Based on the digital cultural profile of the user, Artificial Intelligence (AI) can make suggestions for e.g. literature and all kinds of cultural activities. The AI algorithms are specifically trained to 'amaze' the user (serendipity) with sufficient diversity in the cultural offer so that the user does not remain stuck in his own shielded information bubble (or filter bubble).
Within the framework of the PIP project SOCRATES, the city of Antwerp and Digipolis wanted to investigate on the one hand how such a personalised cultural user experience could be realised within the framework of privacy regulations (GDPR), and on the other hand strategically investigate the attitude of users towards the idea that their personal data are being used in function of a personalised (cultural) offer.
The envisaged technological solution for SOCRATES was a Digital Experience Platform (DXP) fed by a personal cultural profile and enriched with an amazement algorithm. The aim was to build the DXP in a modular way so that it could be linked to existing and future IT architecture, in particular the Antwerp City Platform as a Service (ACPaaS).
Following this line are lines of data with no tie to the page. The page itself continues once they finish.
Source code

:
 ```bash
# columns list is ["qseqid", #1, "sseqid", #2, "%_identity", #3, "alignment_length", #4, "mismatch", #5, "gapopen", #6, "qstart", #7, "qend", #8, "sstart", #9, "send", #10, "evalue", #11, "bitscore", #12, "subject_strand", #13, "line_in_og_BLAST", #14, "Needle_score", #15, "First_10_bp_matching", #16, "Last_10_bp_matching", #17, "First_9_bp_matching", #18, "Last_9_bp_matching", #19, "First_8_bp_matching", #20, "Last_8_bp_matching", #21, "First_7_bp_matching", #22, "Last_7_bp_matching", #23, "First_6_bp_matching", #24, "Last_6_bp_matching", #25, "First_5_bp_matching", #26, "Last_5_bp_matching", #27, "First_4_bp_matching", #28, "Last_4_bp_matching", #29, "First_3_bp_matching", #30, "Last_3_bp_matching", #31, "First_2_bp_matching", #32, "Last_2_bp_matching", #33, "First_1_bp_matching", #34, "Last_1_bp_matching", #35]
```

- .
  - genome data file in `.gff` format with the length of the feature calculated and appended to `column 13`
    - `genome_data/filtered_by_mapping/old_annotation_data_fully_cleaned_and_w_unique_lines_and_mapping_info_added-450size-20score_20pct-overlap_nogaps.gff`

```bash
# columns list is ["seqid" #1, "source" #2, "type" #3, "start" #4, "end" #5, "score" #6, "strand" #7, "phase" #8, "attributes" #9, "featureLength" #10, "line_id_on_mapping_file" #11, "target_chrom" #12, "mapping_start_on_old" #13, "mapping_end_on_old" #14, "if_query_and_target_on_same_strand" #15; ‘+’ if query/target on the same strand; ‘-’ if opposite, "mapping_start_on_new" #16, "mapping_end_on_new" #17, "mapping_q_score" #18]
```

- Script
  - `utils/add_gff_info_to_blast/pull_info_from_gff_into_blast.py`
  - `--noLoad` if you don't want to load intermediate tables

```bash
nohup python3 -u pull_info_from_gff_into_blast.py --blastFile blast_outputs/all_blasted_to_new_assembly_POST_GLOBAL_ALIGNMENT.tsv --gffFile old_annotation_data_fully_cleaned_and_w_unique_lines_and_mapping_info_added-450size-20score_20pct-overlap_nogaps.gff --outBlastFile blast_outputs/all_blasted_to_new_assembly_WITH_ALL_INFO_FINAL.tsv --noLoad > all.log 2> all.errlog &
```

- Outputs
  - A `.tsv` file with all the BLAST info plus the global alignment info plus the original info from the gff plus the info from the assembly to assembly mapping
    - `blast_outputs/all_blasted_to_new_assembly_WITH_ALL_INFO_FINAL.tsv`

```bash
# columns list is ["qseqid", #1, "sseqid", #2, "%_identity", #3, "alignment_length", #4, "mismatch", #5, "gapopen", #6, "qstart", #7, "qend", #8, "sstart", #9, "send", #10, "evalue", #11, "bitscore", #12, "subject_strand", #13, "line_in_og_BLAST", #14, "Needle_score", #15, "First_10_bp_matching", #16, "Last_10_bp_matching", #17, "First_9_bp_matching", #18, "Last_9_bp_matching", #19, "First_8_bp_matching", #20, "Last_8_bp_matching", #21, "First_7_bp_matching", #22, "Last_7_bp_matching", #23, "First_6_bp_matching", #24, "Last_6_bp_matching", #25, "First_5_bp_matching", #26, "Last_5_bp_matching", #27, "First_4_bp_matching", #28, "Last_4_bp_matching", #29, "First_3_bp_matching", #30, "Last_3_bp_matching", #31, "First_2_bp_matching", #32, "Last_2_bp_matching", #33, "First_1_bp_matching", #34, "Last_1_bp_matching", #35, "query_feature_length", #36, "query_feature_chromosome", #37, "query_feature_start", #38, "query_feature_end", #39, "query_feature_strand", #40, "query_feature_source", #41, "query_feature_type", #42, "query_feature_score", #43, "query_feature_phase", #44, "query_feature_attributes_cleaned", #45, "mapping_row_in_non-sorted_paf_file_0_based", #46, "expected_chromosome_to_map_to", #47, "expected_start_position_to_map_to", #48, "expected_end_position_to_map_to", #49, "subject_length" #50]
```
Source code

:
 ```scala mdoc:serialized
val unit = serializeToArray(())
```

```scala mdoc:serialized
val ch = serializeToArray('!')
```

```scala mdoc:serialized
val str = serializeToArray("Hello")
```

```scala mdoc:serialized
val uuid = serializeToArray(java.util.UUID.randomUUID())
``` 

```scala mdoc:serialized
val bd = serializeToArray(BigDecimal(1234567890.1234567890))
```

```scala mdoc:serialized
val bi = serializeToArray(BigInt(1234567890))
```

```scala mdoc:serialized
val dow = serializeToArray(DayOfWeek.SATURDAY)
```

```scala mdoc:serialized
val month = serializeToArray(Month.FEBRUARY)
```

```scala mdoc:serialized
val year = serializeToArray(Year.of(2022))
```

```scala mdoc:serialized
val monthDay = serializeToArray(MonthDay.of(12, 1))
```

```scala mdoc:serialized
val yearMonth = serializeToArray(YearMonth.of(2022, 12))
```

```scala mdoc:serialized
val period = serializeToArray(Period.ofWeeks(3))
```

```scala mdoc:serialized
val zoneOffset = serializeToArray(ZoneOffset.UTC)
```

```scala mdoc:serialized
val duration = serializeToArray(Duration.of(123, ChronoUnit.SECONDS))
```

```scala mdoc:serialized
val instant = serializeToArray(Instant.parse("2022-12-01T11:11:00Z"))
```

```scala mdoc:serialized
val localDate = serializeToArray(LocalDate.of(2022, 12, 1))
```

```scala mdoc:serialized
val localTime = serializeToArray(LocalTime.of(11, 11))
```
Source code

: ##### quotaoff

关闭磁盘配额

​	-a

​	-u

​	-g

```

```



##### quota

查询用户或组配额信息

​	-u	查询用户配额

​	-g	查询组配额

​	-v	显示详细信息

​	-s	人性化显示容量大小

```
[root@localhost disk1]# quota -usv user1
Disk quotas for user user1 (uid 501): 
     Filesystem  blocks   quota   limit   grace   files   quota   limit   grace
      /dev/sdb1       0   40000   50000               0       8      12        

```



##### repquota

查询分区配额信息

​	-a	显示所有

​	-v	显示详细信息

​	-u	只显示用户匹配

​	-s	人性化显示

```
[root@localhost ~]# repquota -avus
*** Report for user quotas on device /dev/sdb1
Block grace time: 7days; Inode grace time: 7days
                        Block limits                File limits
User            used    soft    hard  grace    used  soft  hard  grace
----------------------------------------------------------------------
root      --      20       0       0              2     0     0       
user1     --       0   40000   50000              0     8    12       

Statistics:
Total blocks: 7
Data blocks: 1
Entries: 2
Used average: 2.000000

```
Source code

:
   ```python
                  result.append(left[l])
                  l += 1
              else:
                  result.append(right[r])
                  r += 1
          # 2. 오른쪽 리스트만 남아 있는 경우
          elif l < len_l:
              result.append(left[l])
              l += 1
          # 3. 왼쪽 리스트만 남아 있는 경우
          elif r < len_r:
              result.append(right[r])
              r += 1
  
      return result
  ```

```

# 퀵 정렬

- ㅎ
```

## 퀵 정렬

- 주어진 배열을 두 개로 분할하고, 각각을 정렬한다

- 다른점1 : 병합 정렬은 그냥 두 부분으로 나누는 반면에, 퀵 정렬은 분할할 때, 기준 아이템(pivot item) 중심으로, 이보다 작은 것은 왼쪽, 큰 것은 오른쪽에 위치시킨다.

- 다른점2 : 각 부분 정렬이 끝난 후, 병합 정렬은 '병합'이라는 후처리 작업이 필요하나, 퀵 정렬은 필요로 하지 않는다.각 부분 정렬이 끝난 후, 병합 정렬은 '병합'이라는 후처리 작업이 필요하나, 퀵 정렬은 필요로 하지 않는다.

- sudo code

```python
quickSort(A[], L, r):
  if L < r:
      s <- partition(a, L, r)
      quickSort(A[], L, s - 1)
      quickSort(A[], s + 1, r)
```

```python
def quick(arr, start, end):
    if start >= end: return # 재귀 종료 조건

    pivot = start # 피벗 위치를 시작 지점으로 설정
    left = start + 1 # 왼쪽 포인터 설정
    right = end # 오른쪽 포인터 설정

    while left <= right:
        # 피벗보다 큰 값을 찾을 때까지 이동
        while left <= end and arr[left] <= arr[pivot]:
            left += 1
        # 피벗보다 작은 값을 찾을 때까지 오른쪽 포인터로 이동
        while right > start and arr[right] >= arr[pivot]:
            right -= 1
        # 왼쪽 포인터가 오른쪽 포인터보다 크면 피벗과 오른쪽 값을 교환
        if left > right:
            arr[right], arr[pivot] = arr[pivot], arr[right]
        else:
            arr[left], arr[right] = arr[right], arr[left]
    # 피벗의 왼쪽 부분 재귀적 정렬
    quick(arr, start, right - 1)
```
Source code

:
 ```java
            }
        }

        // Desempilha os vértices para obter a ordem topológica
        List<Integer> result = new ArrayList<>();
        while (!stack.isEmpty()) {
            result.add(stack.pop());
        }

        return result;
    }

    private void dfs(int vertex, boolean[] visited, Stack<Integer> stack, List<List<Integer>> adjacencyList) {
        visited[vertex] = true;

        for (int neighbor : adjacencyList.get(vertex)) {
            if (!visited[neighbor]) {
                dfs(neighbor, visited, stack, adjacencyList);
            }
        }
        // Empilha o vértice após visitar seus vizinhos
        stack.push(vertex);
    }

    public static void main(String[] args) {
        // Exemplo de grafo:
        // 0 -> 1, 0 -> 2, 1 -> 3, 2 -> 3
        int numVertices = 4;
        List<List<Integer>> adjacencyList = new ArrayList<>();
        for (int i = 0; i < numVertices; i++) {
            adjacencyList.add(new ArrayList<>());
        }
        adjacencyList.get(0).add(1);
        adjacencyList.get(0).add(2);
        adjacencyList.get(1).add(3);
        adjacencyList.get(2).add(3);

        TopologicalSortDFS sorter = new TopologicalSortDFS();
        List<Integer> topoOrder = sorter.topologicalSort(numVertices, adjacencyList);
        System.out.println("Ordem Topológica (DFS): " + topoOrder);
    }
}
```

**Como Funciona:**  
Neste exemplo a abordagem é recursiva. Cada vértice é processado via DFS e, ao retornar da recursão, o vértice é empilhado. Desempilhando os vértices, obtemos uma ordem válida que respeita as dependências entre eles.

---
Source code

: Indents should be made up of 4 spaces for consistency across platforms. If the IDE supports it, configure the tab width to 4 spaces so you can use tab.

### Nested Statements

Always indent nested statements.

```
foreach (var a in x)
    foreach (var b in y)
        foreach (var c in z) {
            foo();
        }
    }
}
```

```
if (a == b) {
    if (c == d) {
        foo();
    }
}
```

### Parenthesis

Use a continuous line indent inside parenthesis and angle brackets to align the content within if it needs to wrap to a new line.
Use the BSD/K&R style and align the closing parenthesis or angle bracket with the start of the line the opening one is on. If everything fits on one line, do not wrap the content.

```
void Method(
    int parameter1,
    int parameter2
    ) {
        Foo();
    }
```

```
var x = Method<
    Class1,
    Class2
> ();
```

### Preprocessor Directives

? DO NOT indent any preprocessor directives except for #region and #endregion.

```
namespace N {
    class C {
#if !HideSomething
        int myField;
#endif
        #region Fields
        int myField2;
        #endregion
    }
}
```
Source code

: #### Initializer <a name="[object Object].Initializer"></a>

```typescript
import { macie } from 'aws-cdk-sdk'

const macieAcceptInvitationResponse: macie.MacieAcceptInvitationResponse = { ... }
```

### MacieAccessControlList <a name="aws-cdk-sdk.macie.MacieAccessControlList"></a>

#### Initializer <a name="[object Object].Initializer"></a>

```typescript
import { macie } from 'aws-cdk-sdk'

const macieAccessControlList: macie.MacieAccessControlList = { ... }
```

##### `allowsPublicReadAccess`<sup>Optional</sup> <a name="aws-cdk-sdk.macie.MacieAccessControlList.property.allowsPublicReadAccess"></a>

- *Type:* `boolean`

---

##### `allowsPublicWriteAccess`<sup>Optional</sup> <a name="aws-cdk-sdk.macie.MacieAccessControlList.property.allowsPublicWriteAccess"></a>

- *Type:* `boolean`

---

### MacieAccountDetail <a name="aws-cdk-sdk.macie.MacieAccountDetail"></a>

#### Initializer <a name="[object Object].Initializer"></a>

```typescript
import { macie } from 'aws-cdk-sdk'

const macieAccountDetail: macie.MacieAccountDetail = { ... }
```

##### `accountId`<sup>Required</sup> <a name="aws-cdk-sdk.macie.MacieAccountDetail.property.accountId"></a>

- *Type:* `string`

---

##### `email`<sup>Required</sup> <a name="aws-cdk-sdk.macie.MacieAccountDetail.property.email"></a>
ACPaaS offers a 'block box' of reusable (generic) backend services via engines so that (specific) frontend applications can be made faster, easier and more powerful. The DXP intended with SOCRATES as an extension of ACPaaS could extend this line to the application frontends, or all digital touchpoints with the (cultural) users.
As a concrete deliverable of the PIP project SOCRATES, the city of Antwerp and Digipolis wanted to realise a Minimal Viable Product (MVP) of the DXP in order to validate the envisaged concepts. With the DXP MVP, the city of Antwerp and Digipolis wanted to provide recommendations to users, check whether they responded to the recommendations, and finally receive feedback on their experiences. The DXP MVP should also include the dimension of '(far) advanced user experience' (including 'amazement') through the use of User Interface (UI) and User Experience (UX) technology and through the application of an AI amazement algorithm.